(Exercise input Opens)

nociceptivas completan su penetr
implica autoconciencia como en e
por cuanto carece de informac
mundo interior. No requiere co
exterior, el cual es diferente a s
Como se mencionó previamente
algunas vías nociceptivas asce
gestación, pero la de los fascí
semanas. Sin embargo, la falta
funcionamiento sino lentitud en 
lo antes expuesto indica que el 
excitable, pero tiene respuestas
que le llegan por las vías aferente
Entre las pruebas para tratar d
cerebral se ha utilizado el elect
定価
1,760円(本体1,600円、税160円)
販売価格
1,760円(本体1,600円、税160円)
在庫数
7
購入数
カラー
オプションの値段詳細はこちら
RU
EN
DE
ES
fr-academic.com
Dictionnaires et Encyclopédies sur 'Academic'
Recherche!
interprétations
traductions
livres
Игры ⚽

(Exercise input Closes)
(Exercise input Opens)

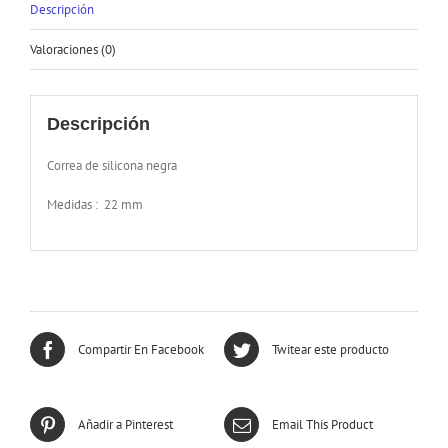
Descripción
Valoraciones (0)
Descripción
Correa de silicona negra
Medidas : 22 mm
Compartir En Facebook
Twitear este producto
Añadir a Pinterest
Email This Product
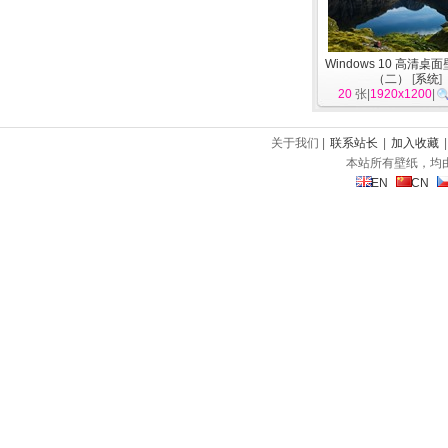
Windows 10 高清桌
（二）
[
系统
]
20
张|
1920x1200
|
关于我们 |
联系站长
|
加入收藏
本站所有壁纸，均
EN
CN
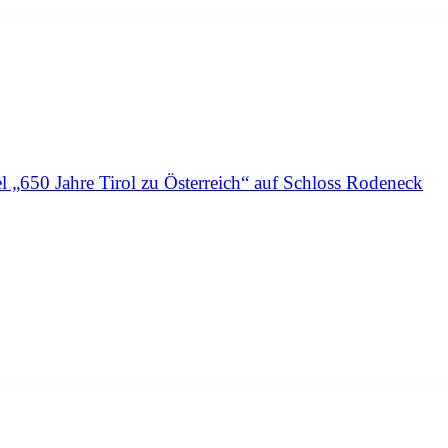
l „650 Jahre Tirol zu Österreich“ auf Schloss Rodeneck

(Exercise input Closes)

Task description:
Copy the material word for word, starting at the line containing "Windows 10 高清桌" and ending after the line containing "l „650 Jahre", and omit the pictures from your copy.

Exercise answer:
Windows 10 高清桌
（二）
[
系统
]
20
张|
1920x1200
|
关于我们 |
联系站长
|
加入收藏
本站所有壁纸，均
EN
CN
l „650 Jahre Tirol zu Österreich“ auf Schloss Rodeneck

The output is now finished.